O CNJ em 2009 editou o Manual de Mediação Judicial esclarecendo que acesso à justiça e acesso ao Judiciário são coisas distintas. Acesso ao Judiciário resume-se unicamente em levar as demandas ao Poder Judiciário. Acesso à justiça implica em incluir os jurisdicionados que estão à margem do sistema para que possam ter seus conflitos resolvidos ou receberem auxílio para que resolvam suas próprias disputas.
Sob esse novo olhar, pode-se afirmar que o “acesso à justiça” está mais ligado à satisfação do cidadão com a solução de conflito do que com o mero acesso ao Poder Judiciário.
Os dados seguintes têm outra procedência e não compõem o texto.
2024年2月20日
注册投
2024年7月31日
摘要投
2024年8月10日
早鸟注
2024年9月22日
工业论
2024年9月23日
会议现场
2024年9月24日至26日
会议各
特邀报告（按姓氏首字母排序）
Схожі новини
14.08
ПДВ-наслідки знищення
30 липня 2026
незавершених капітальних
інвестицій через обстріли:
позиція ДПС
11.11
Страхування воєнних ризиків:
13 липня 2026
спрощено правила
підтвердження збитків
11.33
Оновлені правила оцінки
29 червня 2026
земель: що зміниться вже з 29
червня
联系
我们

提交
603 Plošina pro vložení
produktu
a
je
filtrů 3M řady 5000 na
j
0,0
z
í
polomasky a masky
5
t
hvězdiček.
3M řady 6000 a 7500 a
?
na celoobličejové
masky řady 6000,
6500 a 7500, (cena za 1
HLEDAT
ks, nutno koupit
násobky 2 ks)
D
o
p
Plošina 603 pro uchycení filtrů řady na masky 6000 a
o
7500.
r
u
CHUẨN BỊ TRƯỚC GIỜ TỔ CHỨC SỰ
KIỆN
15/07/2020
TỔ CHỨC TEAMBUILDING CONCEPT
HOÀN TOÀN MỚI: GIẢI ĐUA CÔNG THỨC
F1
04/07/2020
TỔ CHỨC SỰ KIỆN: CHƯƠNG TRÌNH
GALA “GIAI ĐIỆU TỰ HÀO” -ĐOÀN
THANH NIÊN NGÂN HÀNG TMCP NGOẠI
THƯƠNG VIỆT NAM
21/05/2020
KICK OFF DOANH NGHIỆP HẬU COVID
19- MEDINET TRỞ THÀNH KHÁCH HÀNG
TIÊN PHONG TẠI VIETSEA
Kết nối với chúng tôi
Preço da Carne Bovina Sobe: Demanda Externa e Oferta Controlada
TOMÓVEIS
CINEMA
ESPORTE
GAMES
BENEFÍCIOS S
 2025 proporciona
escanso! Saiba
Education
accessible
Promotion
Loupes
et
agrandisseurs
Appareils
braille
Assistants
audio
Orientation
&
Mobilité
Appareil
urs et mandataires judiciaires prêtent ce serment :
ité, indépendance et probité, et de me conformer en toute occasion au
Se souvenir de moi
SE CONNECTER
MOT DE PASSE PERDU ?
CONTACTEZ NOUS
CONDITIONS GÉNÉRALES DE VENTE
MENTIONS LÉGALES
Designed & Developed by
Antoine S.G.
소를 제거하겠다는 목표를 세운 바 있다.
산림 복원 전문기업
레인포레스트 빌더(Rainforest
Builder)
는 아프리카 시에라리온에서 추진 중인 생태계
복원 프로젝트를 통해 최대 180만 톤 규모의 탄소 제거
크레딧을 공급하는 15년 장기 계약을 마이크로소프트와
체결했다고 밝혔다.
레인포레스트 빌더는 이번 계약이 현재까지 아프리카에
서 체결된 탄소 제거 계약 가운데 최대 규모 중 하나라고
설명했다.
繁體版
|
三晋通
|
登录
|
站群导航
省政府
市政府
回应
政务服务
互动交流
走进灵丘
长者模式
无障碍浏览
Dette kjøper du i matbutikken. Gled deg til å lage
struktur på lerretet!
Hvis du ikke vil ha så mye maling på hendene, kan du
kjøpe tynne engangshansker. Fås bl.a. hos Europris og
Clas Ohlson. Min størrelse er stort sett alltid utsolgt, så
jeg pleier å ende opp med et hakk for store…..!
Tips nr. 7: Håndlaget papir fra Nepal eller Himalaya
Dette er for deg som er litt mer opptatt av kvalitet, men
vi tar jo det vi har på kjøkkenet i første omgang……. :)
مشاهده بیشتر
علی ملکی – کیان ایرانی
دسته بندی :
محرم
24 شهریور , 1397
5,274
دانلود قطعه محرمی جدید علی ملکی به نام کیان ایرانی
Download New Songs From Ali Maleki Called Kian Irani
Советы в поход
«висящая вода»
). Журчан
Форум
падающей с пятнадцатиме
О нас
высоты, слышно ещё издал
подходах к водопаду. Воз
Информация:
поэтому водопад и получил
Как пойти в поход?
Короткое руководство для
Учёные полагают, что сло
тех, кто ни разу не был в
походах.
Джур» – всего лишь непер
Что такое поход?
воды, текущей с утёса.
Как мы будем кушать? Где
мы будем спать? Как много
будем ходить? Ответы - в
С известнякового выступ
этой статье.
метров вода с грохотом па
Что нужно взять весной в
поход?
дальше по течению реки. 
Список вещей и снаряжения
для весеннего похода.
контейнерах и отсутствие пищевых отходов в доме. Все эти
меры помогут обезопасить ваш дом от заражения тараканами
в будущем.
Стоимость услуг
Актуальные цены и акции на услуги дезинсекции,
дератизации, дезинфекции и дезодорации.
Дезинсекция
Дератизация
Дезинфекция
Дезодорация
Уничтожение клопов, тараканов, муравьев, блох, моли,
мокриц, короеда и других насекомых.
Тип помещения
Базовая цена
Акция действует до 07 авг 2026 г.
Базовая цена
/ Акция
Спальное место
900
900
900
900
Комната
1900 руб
Essa conclusão conduz à uma mudança de mentalidade e comportamento dos advogados - essenciais para administração da justiça - especialmente ao se verificar que há um movimento dos operadores do Poder Judiciário que acompanha essa nova ideia.
Dito isso, pode-se citar a recomendação 01/2020 do Conselho Superior da Justiça do Trabalho, de 25 de março de 2020, que recomendava aos Tribunais do Trabalho “adoção de diretrizes excepcionais para o emprego de instrumentos de mediação e conciliação de conflitos individuais e coletivos em fase processual e fase pré-processual por meios eletrônicos e videoconferência”.
Com esse mesmo espírito foi a manifestação do Ministro do STF Luiz Fux, no dia 31 de março, durante "live" junto ao Instagram, promovida pela XP Investimentos, quando enalteceu a importância da busca do consenso como forma de resolução de litígios, através dos novos instrumentos de solução de conflitos, como a mediação e conciliação.
A quarentena imposta ao Poder Judiciário enseja ressignificar o conceito de acesso à justiça, especialmente por aqueles que detêm não apenas o saber jurídico, mas a relação de confiança com o cidadão. Ao advogado cabe buscar formas alternativas - ainda que sem acessar o Poder Judiciário - de resolver com maestria as disputas de seus clientes, como forma de fazer valer seu papel constitucional “indispensável à administração da justiça”.